A new interest has emerged. During the rest period she discovered something else. Photography. Writing. Theater. Music. She is more excited about the new thing than about returning to ballet.

If any of these are true, the answer might be that the path has changed.

How to talk about a path change

This is the hardest conversation.

Some moves that help.

Do not push her. The decision needs to be hers. If you push her to quit, she will resent you. If you push her to continue, she will resent ballet.

Ask her what she wants. Not what she should want. What she actually wants. Let her say it out loud.

Honor whatever she says. If she says she wants to keep going, support her. If she says she wants to stop, support her.

Do not frame quitting as failure. Frame it as a choice. “You have been a ballet kid for ten years. You learned what you learned. Now you get to choose what comes next.”

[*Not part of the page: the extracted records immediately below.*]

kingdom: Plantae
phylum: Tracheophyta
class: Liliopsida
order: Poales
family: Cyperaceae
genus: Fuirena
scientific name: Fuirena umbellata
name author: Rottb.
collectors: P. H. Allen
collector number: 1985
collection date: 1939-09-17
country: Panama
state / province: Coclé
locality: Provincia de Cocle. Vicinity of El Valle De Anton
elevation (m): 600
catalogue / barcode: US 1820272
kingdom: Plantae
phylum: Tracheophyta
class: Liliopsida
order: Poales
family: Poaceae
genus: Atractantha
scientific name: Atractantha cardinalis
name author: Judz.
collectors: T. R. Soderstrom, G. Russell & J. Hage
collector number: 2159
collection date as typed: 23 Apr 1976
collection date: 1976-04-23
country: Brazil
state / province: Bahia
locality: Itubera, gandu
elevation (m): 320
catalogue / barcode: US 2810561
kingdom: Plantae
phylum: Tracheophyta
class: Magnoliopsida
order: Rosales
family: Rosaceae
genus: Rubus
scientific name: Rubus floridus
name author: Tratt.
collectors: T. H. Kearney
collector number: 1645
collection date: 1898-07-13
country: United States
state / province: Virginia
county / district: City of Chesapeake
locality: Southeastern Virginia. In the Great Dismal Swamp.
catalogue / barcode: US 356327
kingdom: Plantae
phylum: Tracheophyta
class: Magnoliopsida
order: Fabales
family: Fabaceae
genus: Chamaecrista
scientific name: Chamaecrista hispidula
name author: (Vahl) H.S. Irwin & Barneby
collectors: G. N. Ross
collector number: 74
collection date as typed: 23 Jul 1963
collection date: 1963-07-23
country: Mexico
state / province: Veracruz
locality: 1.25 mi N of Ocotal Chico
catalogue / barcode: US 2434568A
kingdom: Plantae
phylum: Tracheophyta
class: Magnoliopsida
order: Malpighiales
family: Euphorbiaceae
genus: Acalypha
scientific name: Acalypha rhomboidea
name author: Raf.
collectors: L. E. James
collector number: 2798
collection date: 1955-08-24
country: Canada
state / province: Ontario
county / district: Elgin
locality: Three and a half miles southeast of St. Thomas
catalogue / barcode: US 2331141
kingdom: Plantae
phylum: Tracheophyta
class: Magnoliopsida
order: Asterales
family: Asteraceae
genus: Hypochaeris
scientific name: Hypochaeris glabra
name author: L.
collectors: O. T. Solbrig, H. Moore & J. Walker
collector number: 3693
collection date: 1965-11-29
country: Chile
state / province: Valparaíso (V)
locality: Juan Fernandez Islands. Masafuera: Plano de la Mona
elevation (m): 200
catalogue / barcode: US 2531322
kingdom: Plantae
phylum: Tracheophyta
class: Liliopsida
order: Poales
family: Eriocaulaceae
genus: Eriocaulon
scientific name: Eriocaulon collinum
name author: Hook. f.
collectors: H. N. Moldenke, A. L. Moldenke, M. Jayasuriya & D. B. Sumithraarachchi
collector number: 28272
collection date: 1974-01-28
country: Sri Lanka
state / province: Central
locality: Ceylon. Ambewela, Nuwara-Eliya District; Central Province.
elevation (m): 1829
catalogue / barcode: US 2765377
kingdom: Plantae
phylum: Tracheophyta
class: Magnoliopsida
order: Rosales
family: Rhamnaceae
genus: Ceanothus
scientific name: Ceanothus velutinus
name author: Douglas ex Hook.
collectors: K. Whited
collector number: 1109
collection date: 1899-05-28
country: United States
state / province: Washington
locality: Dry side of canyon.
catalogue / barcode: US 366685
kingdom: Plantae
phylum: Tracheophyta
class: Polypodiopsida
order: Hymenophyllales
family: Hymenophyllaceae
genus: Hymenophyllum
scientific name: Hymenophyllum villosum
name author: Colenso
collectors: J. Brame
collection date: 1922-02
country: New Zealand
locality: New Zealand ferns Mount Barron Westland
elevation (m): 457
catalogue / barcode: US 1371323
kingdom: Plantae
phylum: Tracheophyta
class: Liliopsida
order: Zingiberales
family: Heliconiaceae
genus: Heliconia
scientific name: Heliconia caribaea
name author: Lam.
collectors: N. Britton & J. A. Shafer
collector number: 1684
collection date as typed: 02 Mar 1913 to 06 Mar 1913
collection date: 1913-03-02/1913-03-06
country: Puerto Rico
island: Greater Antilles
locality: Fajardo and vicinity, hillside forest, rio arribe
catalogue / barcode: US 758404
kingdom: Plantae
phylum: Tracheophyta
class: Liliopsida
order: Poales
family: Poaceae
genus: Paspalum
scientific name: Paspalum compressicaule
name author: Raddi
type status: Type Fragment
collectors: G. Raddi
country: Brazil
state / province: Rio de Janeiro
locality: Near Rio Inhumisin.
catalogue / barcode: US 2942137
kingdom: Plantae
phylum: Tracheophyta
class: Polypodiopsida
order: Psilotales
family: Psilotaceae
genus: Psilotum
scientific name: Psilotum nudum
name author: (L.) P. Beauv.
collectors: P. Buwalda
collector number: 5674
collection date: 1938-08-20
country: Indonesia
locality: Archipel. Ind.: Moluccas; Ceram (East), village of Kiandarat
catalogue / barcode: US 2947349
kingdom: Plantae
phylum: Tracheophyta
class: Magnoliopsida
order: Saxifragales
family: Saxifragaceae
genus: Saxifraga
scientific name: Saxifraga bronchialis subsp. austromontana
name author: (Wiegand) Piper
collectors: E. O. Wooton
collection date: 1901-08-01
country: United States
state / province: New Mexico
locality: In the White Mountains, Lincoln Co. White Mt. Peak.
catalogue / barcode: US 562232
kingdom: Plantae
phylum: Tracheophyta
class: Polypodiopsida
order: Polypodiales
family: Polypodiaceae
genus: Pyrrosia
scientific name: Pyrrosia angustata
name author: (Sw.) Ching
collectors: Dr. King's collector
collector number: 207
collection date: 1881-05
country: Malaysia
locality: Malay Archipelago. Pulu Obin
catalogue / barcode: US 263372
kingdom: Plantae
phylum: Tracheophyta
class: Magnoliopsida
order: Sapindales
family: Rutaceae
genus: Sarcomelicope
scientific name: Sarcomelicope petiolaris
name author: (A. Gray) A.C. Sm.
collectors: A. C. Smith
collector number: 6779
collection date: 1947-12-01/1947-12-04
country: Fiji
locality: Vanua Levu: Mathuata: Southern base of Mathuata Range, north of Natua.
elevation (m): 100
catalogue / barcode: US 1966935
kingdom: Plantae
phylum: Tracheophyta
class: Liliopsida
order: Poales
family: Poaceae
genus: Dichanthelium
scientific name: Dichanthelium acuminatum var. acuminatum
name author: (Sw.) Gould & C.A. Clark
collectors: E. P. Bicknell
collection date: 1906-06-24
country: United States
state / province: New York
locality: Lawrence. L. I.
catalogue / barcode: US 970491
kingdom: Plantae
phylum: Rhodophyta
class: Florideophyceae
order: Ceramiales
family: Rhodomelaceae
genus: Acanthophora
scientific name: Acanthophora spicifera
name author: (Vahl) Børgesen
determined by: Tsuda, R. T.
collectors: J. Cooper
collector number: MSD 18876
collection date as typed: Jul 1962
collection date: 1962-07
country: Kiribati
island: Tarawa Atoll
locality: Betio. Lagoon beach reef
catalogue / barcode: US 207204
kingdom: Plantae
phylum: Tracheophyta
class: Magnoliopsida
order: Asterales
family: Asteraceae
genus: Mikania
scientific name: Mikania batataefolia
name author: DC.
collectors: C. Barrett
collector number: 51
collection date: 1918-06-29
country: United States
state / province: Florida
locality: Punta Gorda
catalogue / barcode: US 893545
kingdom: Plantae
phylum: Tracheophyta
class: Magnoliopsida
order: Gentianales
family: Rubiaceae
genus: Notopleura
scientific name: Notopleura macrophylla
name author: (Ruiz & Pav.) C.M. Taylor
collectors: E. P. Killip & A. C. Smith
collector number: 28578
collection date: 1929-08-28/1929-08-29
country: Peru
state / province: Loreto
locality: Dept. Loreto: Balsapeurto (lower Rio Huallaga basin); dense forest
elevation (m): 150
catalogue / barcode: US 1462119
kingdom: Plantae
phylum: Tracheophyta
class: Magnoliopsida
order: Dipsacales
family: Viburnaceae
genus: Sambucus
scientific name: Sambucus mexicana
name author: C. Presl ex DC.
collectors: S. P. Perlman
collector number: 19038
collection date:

If she chooses to step back, give her permission to come back. Some kids step away and come back in six months as a recreational dancer. That is a valid path.

The bigger thing

A serious injury at 14 is one of the major fork moments in a young dancer’s life. Some kids come through it and end up at professional schools. Some kids step back and find their adult life is elsewhere.

Both outcomes are real.

The kid who navigates this well at 14 is the kid who will navigate the next fork well at 17 and the next one at 22. The skill is the navigation, not the outcome.

Your job is to help her navigate. Not to choose the destination. The destination is hers.

A short word about other paths

If the injury ends the pre-professional path, there are many other ways to keep dance in her life.

Recreational classes at a friendly studio. Lower pressure. No competitions or auditions. Just the joy of moving.

Contemporary or modern dance. Different demands on the body. Some kids with ballet injuries find their way to contemporary, which can be gentler on certain joints while still being a serious artistic pursuit.

Pilates or barre fitness. Many adults who were dancers as kids find their way back through these. The ballet body remembers.

College dance. Many colleges have strong dance programs that admit dancers who are not on the pre-professional track. The training is real. The community is rich.

Teaching. Some kids who stop dancing seriously at 14 or 15 end up teaching younger kids by 16 or 17. The teaching is a way to stay in the studio without the body demands.

Choreography. Some kids whose bodies cannot dance the way they want still have something to say through dance. Choreography is its own art.

The kid who has spent ten years in dance has skills and instincts that do not disappear because her body changed direction. Those skills go somewhere. Help her find where.